Flooding on Indiana Farm Bureau Vice President Kendell Kulp’s Jasper County farm.

On National Ag Day today, with a hint of spring-like weather conditions, farmers are getting closer to doing what they do best, putting another crop in the ground. Some Hoosier farmers are first dealing with the aftermath of flooding a few weeks ago in the fields that held the flood waters for an extended period of time. Technical agronomist Kirby Bacon says most of the flood waters are gone.

“In most areas, the water has receded,” he said. “We’ve still got a few pockets in places here and there, but for the most part the water has receded.”

Bacon says the appearance of the fields once again can make us feel better, but there are numerous challenges lurking. Farm fields located near river bottoms are inundated with any number of items you might see floating in a river. Tires and tree limbs are common. Then there is the movement of surface material like corn stalks and bean stubble making their way to the edges of the ponding. Weed seed can also accumulate on previously flooded fields.

“Those seeds wind up being pretty durable in some of those areas. You might have trouble getting something else to grow, but it seems like a weed seed does a fine job of getting going. So, we’re probably going to have to get out and do some work in those areas. We’re going to have to clean up the drift areas around the edges and try and move some of the stalks or the field residue back, distribute it more evenly.”

Some form of tillage might be in order as well, to get improve aeration of the soil.
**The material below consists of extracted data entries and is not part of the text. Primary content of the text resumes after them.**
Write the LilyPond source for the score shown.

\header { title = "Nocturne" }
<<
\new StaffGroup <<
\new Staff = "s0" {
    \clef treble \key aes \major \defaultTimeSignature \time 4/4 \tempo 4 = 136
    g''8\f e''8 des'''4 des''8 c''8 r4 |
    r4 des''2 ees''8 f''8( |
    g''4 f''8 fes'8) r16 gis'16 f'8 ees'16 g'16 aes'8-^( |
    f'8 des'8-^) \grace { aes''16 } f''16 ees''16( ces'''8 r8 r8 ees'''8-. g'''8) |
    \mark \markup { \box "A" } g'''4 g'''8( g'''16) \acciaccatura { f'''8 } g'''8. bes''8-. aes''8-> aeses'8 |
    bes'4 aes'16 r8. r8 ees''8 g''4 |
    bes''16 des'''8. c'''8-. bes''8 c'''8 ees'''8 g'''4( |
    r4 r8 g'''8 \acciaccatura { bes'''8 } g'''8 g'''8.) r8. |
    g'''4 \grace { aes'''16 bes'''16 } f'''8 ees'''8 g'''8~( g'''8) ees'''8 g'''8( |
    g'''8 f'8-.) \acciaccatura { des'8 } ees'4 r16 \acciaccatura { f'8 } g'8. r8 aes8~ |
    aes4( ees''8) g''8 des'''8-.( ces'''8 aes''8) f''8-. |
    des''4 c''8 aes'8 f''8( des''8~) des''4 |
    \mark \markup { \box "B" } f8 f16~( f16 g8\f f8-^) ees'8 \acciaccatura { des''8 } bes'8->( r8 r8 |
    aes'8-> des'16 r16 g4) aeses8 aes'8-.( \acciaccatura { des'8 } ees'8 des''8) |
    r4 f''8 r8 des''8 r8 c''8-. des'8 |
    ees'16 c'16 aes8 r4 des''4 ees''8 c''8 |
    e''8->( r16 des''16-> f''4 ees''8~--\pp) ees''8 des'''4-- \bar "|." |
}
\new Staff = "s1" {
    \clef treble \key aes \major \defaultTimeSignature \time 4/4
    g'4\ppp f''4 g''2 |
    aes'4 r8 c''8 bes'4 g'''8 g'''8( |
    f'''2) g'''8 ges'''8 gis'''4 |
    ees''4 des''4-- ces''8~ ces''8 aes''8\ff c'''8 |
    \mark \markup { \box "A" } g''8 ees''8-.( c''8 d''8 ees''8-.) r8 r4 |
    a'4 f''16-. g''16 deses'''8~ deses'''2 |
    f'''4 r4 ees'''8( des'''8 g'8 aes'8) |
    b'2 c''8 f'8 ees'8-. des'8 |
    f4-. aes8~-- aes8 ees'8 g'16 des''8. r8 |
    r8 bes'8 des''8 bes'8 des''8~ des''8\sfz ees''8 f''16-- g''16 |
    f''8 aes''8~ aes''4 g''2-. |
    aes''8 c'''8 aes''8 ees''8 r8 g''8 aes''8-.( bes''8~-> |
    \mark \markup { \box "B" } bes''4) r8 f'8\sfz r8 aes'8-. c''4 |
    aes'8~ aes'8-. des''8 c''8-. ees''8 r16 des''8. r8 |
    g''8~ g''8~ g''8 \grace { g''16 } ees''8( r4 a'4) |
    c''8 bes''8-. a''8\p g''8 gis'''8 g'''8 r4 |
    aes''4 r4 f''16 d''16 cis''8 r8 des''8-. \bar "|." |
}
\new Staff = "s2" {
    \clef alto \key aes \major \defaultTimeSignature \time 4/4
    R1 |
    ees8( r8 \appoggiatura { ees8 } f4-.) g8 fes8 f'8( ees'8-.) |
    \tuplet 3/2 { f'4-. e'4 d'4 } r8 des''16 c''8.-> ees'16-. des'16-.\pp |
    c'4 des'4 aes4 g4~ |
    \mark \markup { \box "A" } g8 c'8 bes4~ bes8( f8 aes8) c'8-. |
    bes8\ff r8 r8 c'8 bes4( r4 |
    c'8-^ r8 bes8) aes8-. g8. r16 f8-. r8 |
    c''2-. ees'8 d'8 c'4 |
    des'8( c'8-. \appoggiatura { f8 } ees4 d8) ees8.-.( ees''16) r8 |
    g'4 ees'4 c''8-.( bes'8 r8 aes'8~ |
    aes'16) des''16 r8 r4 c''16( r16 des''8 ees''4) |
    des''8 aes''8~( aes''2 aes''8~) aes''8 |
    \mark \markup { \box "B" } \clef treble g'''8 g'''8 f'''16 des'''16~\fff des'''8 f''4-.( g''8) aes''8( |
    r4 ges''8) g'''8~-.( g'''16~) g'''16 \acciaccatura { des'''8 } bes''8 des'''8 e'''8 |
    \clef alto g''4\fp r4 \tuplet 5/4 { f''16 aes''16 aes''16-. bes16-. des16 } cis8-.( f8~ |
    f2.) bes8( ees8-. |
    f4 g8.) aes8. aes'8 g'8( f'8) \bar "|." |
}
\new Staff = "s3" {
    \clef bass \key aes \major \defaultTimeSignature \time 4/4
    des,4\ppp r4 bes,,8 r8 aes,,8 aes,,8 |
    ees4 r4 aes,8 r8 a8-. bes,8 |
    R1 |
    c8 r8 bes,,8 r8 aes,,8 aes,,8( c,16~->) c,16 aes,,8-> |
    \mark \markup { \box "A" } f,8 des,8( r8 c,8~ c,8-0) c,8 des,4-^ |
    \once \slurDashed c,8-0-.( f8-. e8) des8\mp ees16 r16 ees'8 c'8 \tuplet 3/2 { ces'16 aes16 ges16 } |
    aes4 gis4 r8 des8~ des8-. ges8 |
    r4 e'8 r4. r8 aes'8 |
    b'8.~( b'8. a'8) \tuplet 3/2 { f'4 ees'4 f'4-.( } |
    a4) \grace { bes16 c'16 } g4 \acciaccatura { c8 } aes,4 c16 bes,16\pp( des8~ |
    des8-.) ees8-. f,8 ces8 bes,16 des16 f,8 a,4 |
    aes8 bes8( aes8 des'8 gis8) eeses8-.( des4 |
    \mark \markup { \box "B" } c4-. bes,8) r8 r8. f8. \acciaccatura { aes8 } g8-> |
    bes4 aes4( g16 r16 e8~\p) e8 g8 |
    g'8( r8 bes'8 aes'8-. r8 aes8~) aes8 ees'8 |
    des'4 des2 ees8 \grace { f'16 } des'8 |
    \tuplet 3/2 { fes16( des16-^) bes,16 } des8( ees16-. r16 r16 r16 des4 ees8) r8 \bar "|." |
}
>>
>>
“When they’ve been ponded as extremely as they have, flooded as extremely as they have for as long as they have, you tend to de-oxygenate that soil profile pretty thoroughly.” He explained. “Reincorporating some oxygen in there allows the metabolic processes to get restarted and going again, and then you’re in much better shape when you go out and put a seedling in that environment.”

Bacon told HAT that if the available window for field work shuts, some parts of those fields might become a series of experiments during the season. Bacon is a DEKALB-Asgrow technical agronomist based in Indiana.